For Rational Drivers
And finally—and only after you’ve considered the other two processes—get back to considering the rational drivers of your bus:
- Get a copy of what your congregation has in print to govern its overall planning and direction: mission statements, core values statements, etc. How has this material been used—if at all—in your experience?
- Are these statements actually helpful in supporting the kinds of outcomes toward which you are now aiming? Can you define the outputs for which the statements are actually aiming? Do your statements adequately account for the “thruput” influences (those of the emotional and symbolic drivers) in your congregation? If not, do they need to be set aside until after the emotional and symbolic drivers are identified more clearly?
Friedman and other systems theorists suggest that emotional processes can enfold, direct, and redirect congregational energy without our awareness, in spite of what we might be saying “on paper.” Hadaway and other sociologists suggest that symbolic processes can have these same unintended and unconscious effects. Emotional and symbolic drivers are as real in your church as anything that’s written on a flipchart. Their reality, however, is just behind everything you are doing all the time. The critical task for the leader who wants to bring about creative and lasting change is to identify, describe, and analyze the impact of the emotional and symbolic drivers. Some may be relatively harmless. Others will hold captive the congregation’s imagination and drive it off purpose.
Leaders who understand the full range of rational, emotional, and symbolic drivers influencing people in their church will lead far more effectively, avoiding that terrible cycle of great plans derailed, congregations dispirited, and gospel purpose unfulfilled. Congregations loving God with all their hearts, with all their souls, and with all their minds will need this kind of self-awareness and understanding.

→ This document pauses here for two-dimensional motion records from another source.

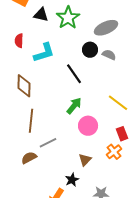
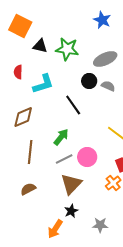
green star: (68, 18) -> (67, 49), turned -30
brown diamond: (24, 86) -> (23, 117), turned 65
green arrow: (74, 106) -> (61, 137), moved
gray line: (48, 143) -> (64, 159), moved
brown triangle: (85, 160) -> (71, 184), moved, size x1.6

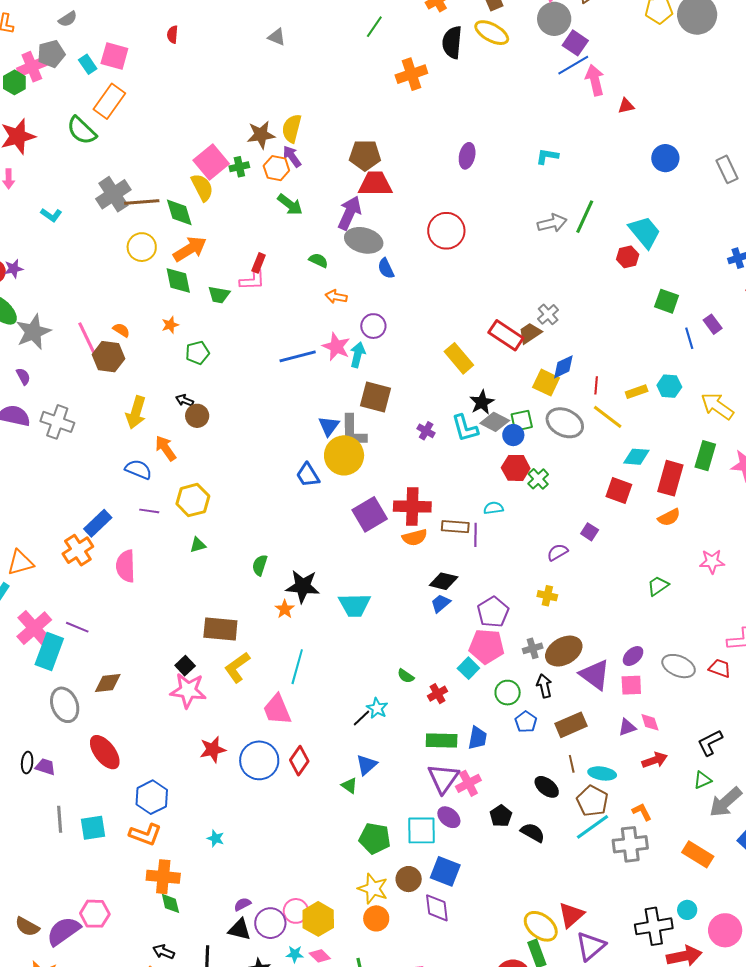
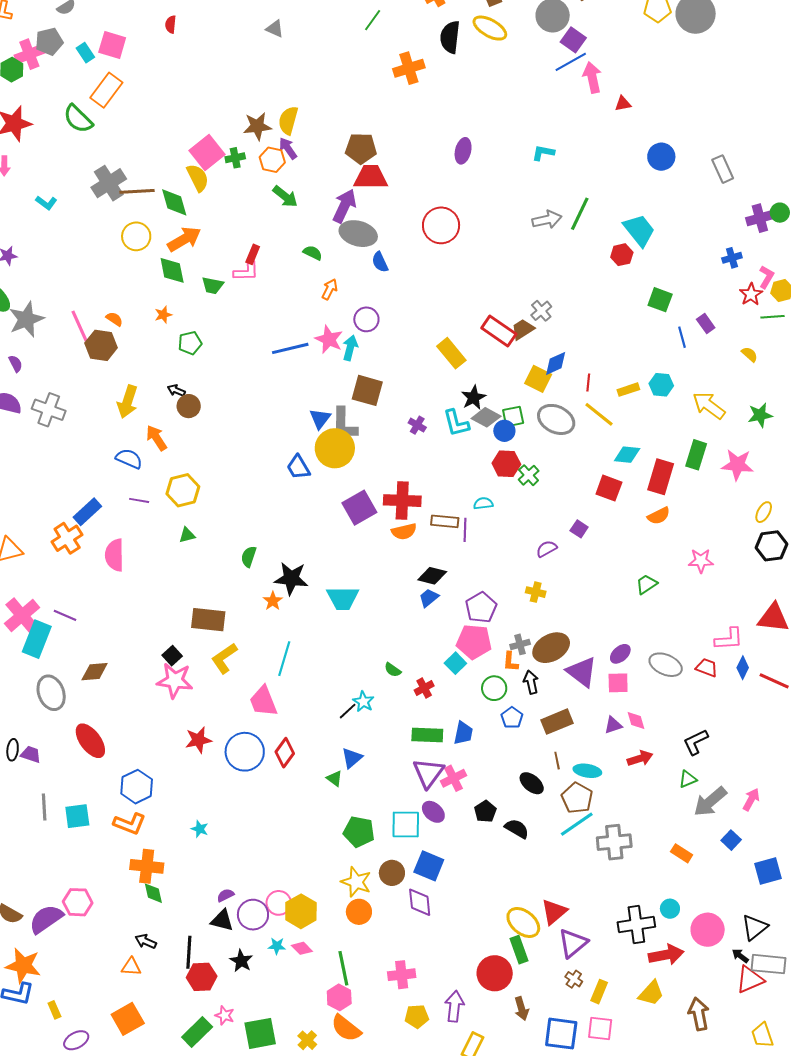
orange arrow: (336, 297) -> (330, 289), turned 105
orange L-shape: (642, 812) -> (510, 662), moved, turned -150
orange rectangle: (698, 854) -> (682, 853), size x0.7

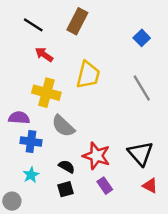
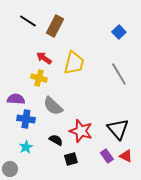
brown rectangle: (77, 21) -> (55, 26), moved
red arrow: (44, 55) -> (44, 58), moved
yellow cross: (46, 93) -> (39, 78), size x0.7
purple rectangle: (105, 186) -> (107, 156), moved
black square: (65, 189) -> (71, 159), moved

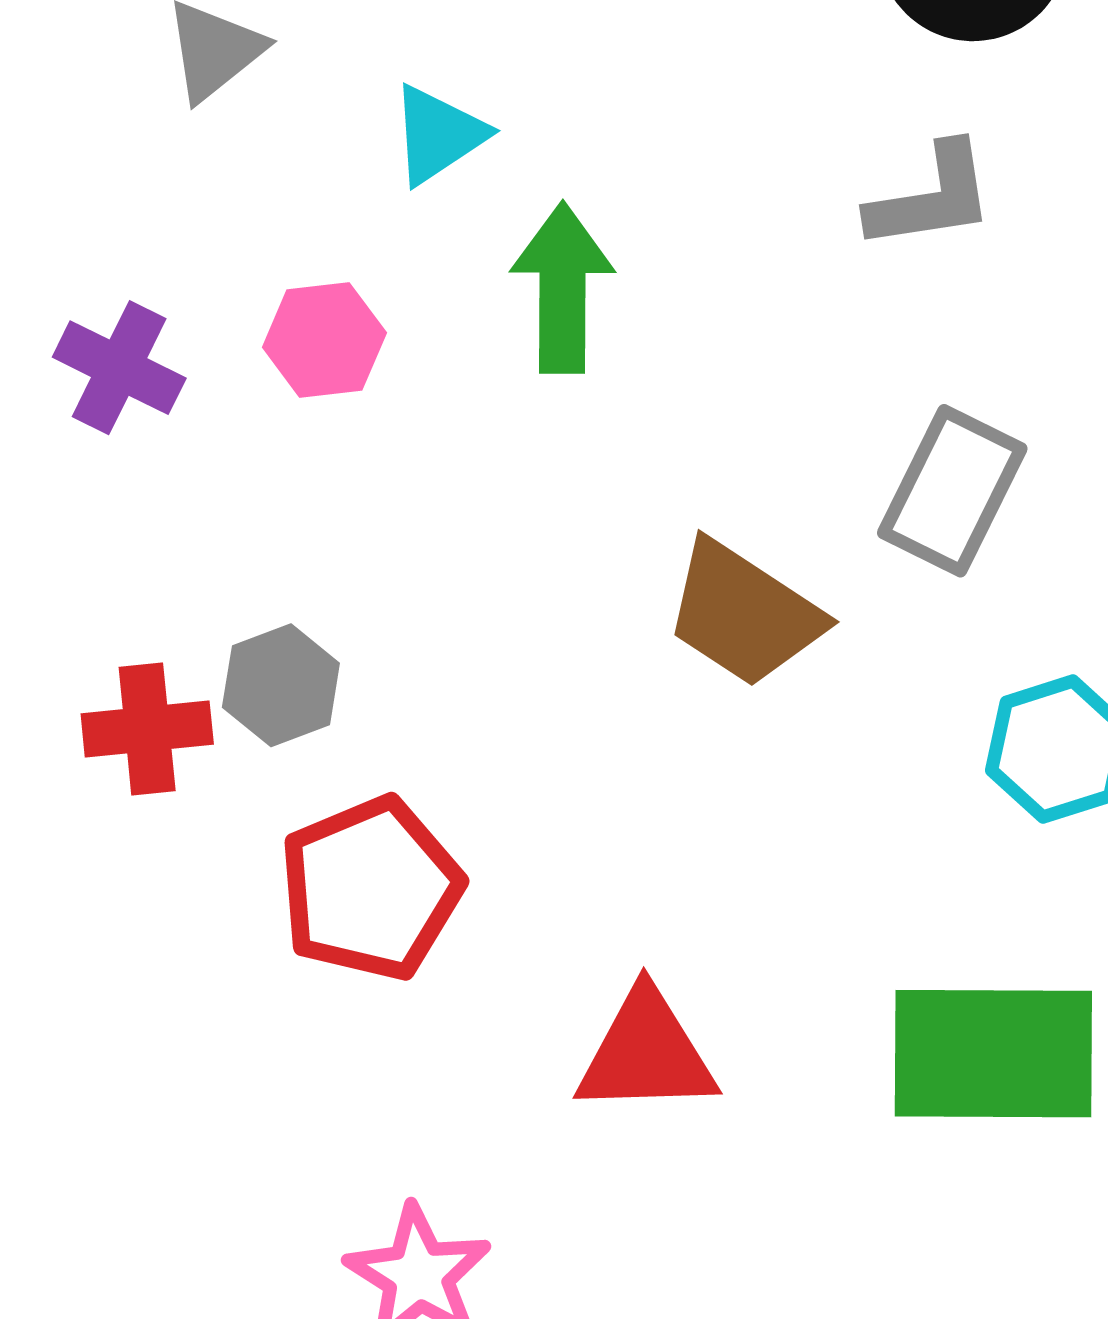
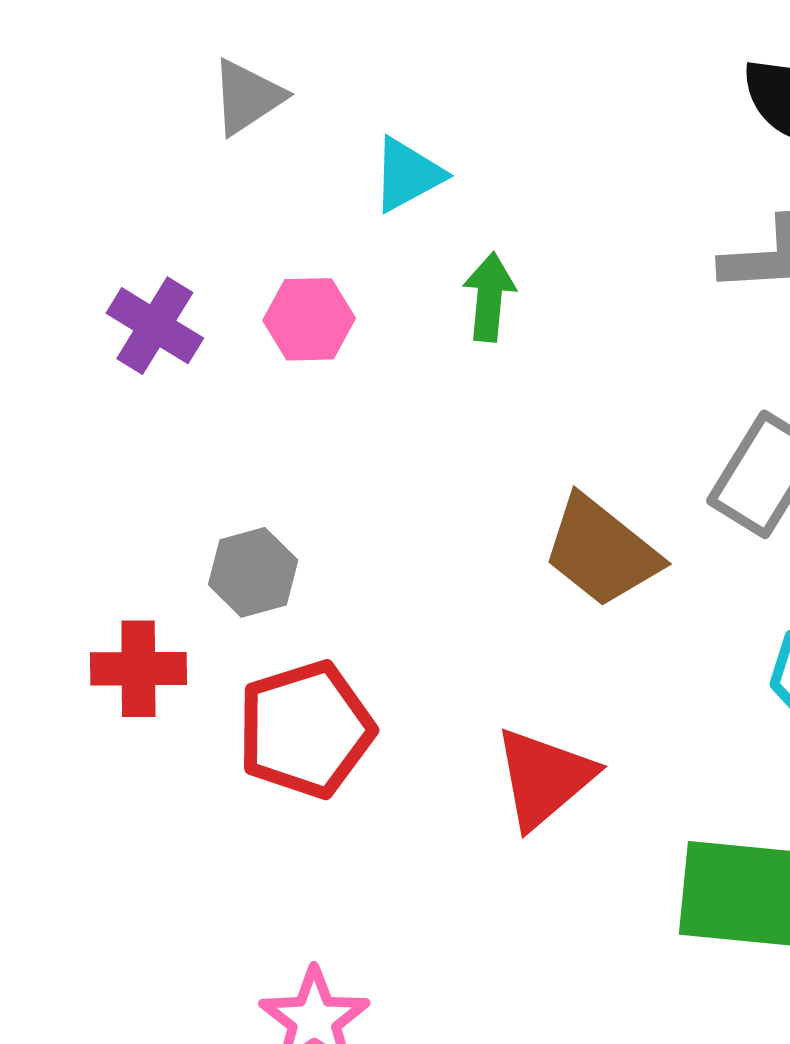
green arrow: (562, 288) -> (489, 297), size x0.7
red cross: (147, 729) -> (138, 669), moved
red triangle: (646, 1053) -> (544, 778), moved, turned -44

So, this year, after you dust yourselves off from the latest heart-stopping u-turn in ministry, don’t start seeking out a new plan that will succeed where others haven’t. Instead, take a first step toward understanding the emotional and symbolic drivers that may be at work in your congregation. Begin with the holistic call of loving God with all your heart, all your soul, and all your mind. Take the time to ask: Is there something else driving this bus, just behind our awareness?
1. C. Kirk Hadaway, Behold I Do a New Thing: Transforming Communities of Faith (Cleveland, OH: The Pilgrim Press, 2001), 8.